The closer the joyful day of the anniversary draws, the more new and interesting ideas arise about what exactly should be done with the constitution. Torshin and Zorkin’s proposals are already stale, having first been put forth a couple of years ago. But there are quite recent, original ideas, too. The representative of the Federation Council in the Constitutional Court, Mr. Alexey Alexandrov, distinguished himself at the latest anniversary conference (judging by media reports). He fought against Article 13 of the constitution, which relates to the foundations of the constitutional system in Russia and provides that no ideology can be established as a state-sponsored or mandatory ideology. Mr. Alexandrov objected to this: no such ugliness, supposedly, is happening anywhere in the world. He proposed removing this worthless ban from the text of the constitution.

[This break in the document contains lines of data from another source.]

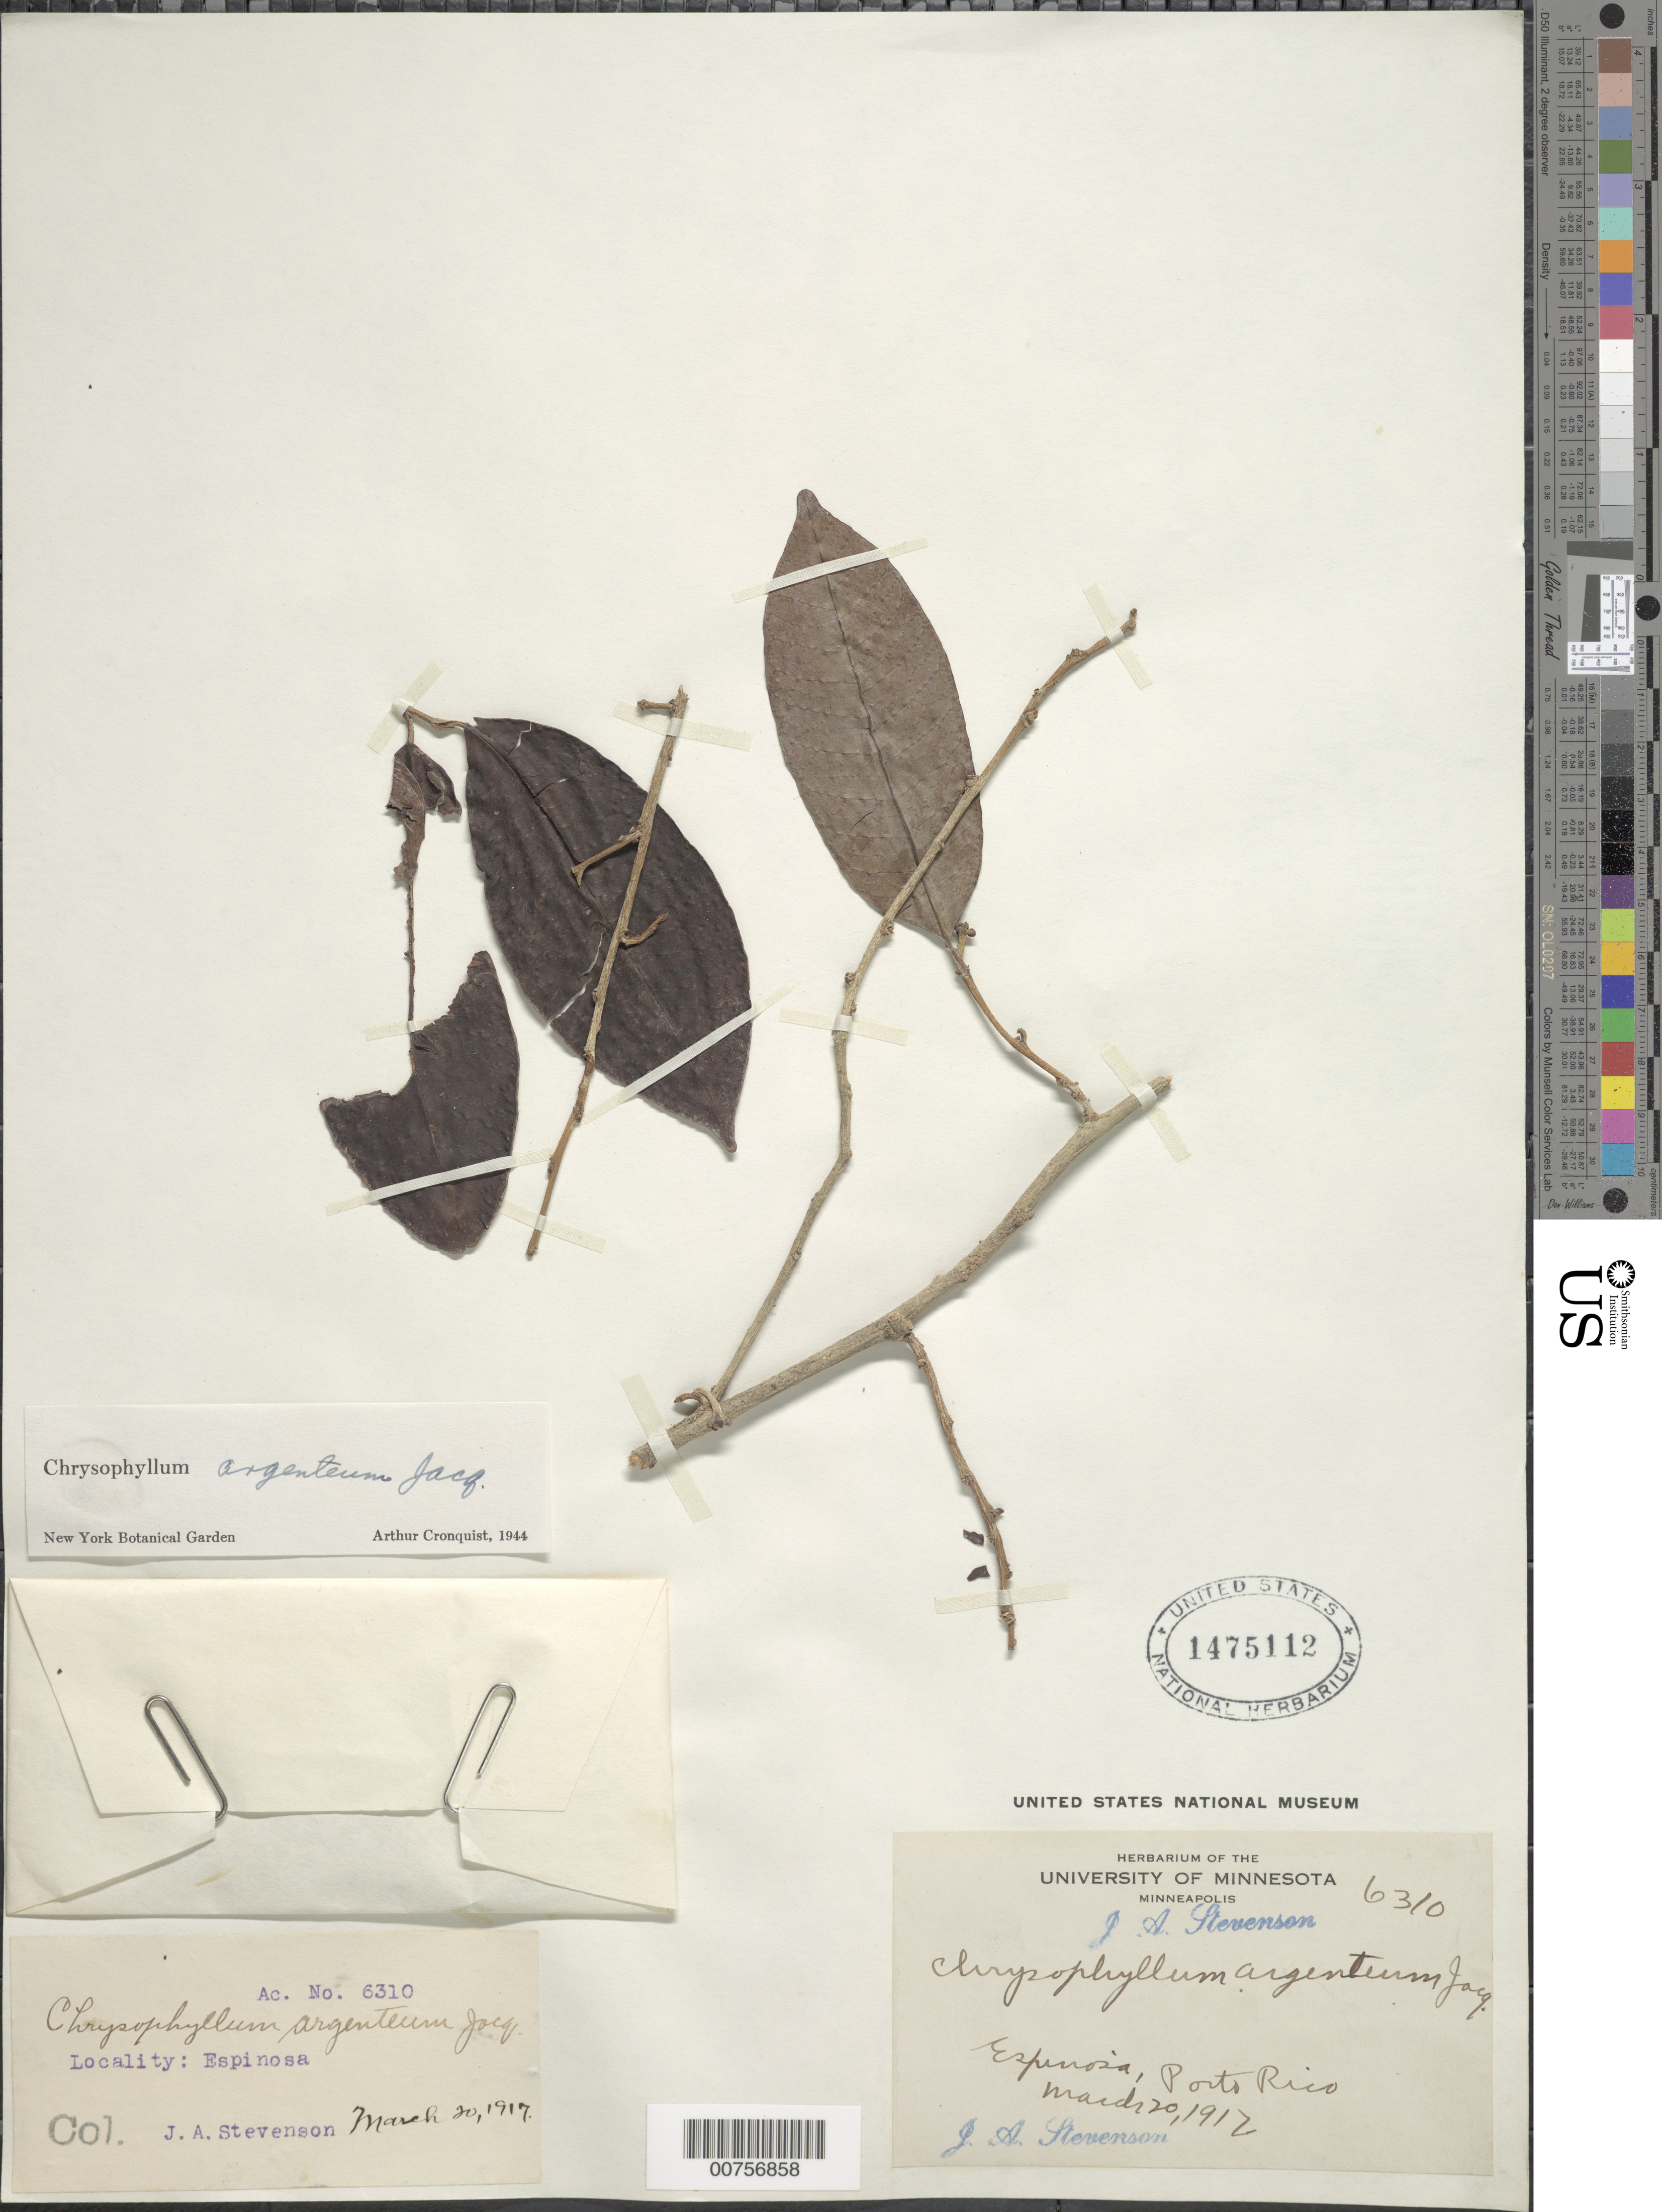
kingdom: Plantae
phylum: Tracheophyta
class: Magnoliopsida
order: Ericales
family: Sapotaceae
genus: Chrysophyllum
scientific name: Chrysophyllum argenteum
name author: Jacq.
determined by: Cronquist, A. J.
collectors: J. Stevenson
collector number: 6310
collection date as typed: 20 Mar 1912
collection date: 1912-03-20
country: Puerto Rico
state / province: Vega Alta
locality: Espinosa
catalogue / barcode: US 1475112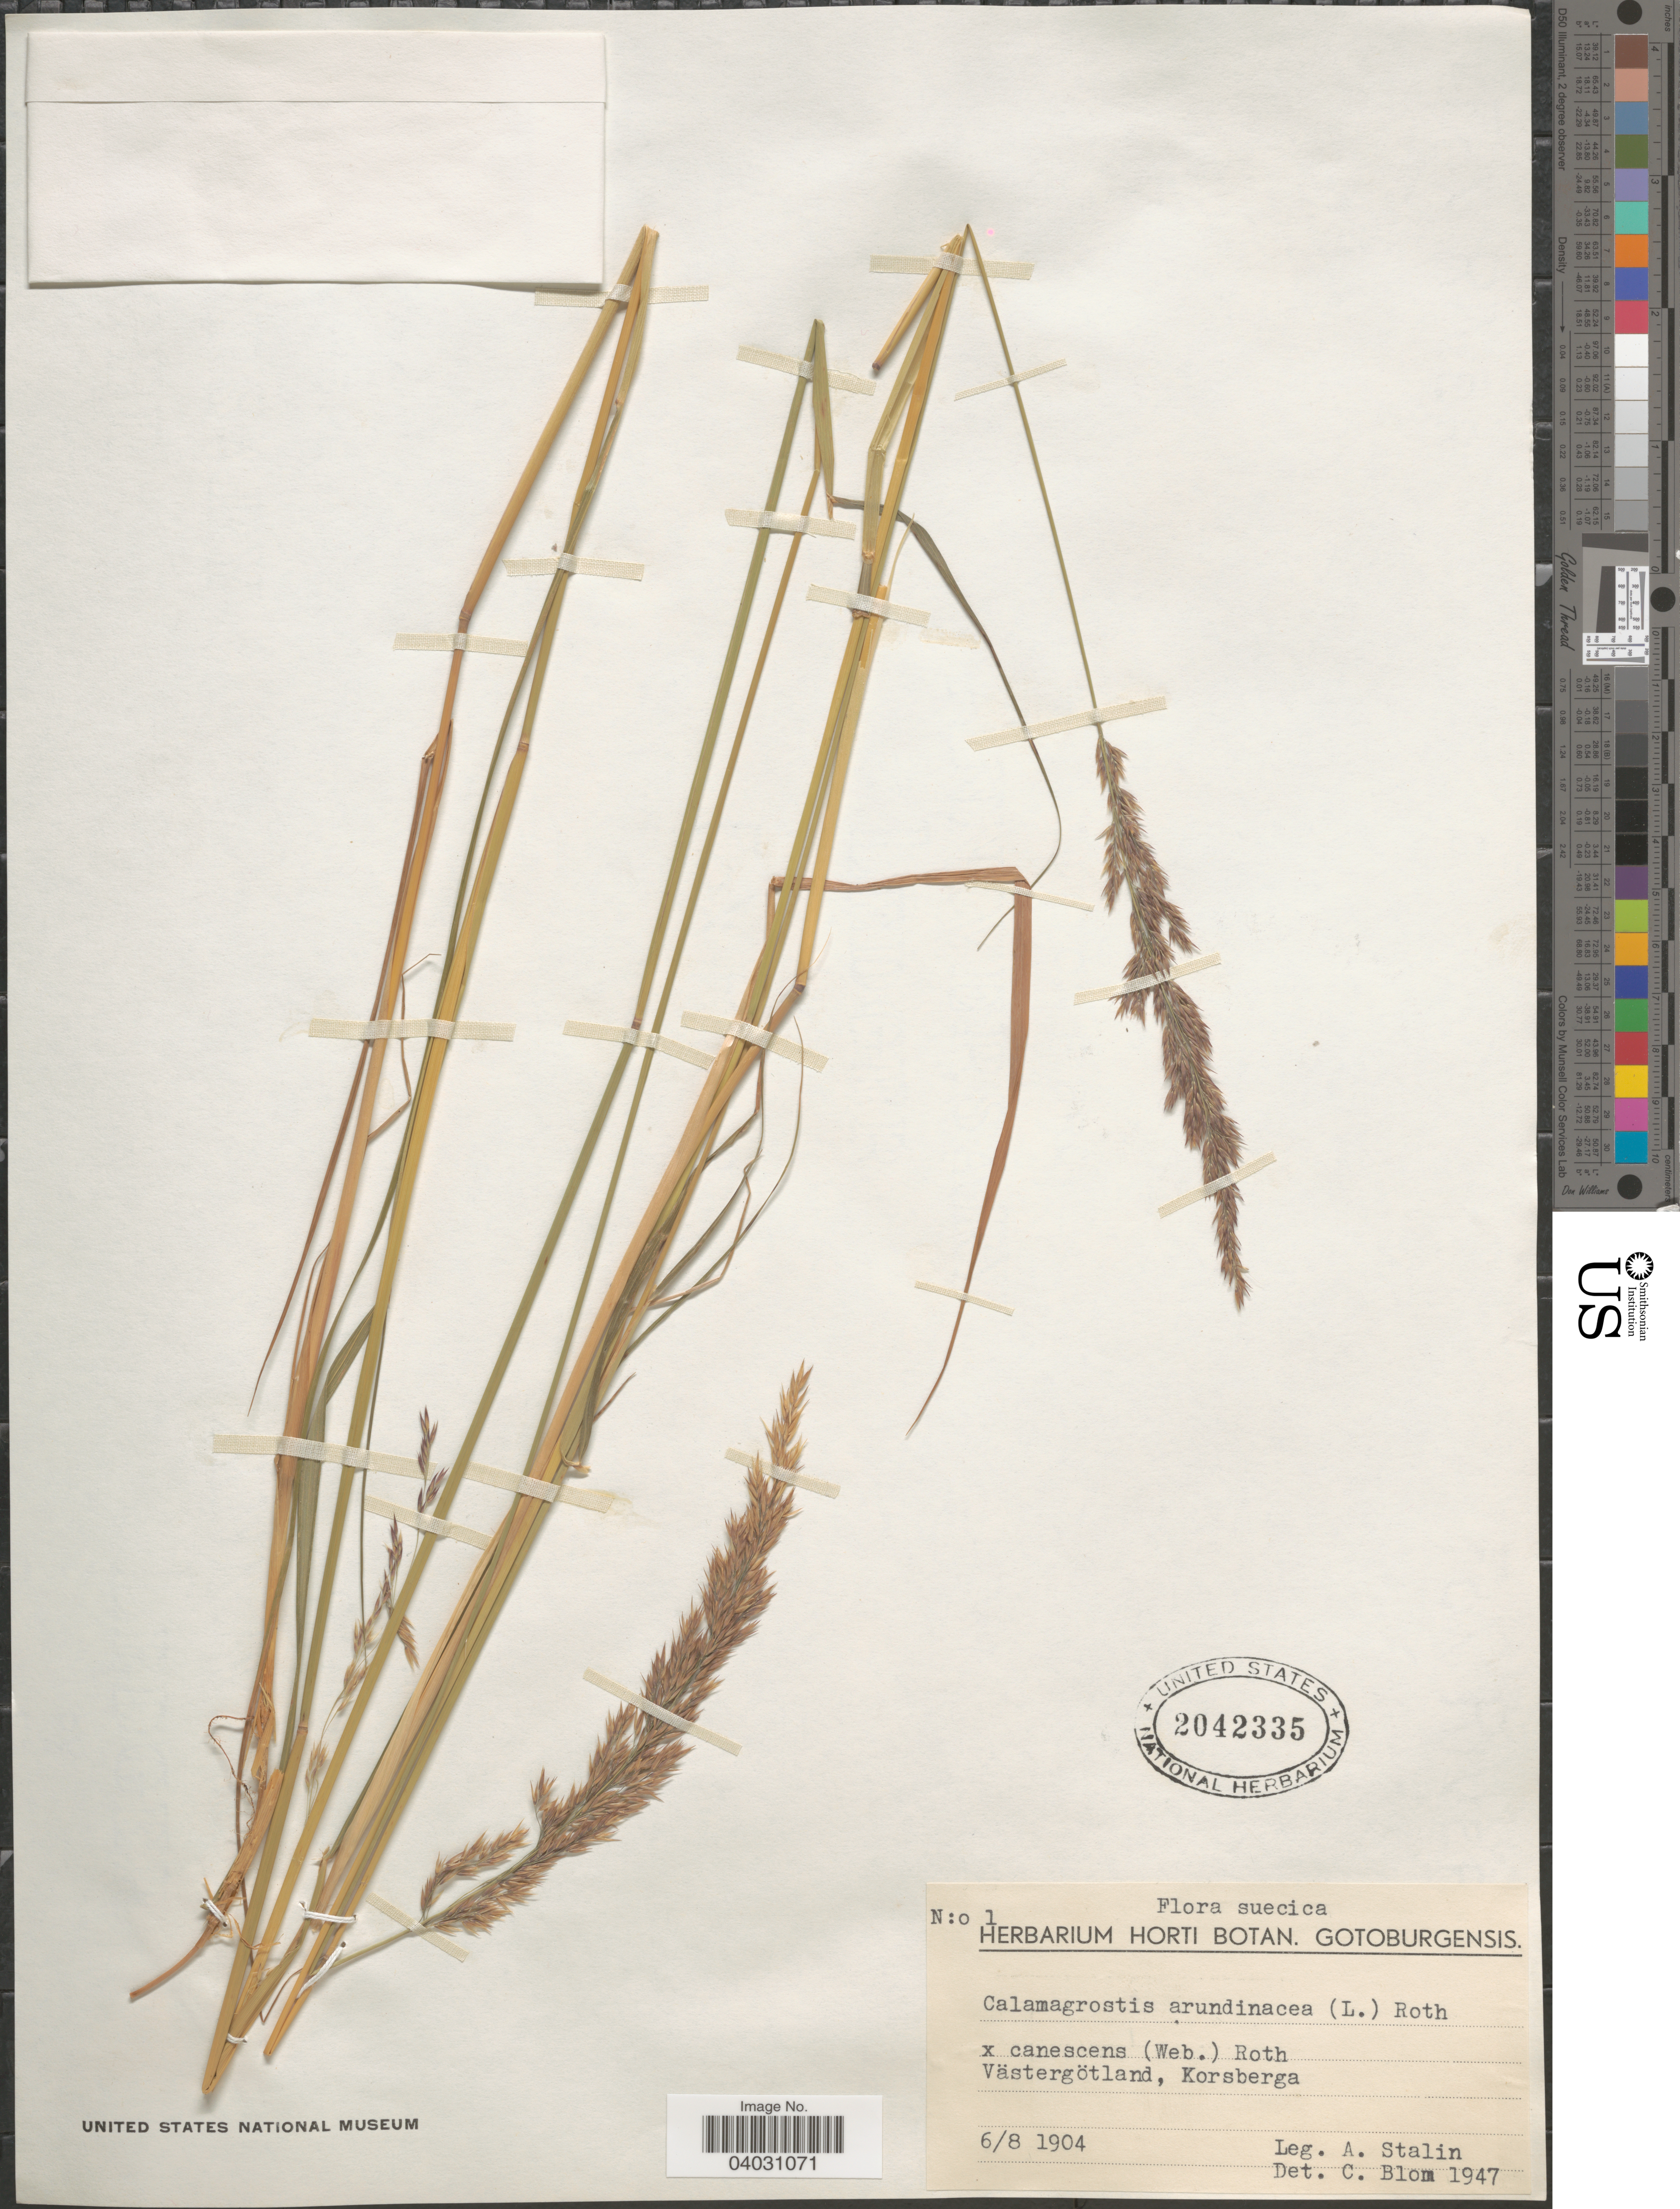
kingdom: Plantae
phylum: Tracheophyta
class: Liliopsida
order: Poales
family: Poaceae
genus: Calamagrostis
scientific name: Calamagrostis arundinacea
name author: (L.) Roth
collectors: A. Stalin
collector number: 1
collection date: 1904-08-06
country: Sweden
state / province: Västra Götaland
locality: Suecica. Västergötland, Korsberga.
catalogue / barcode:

It’s a sad picture: on the one hand, the entire country is preparing to celebrate the 20th anniversary of the Supreme Law of the Land, under which it lives happily. On the other hand, first here and then there, people are proposing to remove from its text the foundational principles of the country’s constitutional order, while others make veiled statements calling for defiance of the constitution’s direct instructions.

On the eve of its anniversary, the constitution has begun to be treated as a fetish, while we ignore its real content. All this is highly reminiscent of a scene from the wonderful movie That Very Münchhausen, in which Baron Münchhausen’s hometown is preparing to mark the anniversary of his death. The appearance of the living Münchhausen causes confusion, which culminates in a brilliant line: “Tomorrow is the anniversary of your death. Do you want to spoil our holiday?” Münchhausen himself, especially appearing suddenly alive, was of no use to anyone, and no one was interested in him. He was needed as a fetish, as a symbol, as a pretext for a magnificent celebration. Something similar is happening with the Russian Constitution, which for many is not valuable in itself, but only as a cause for celebration.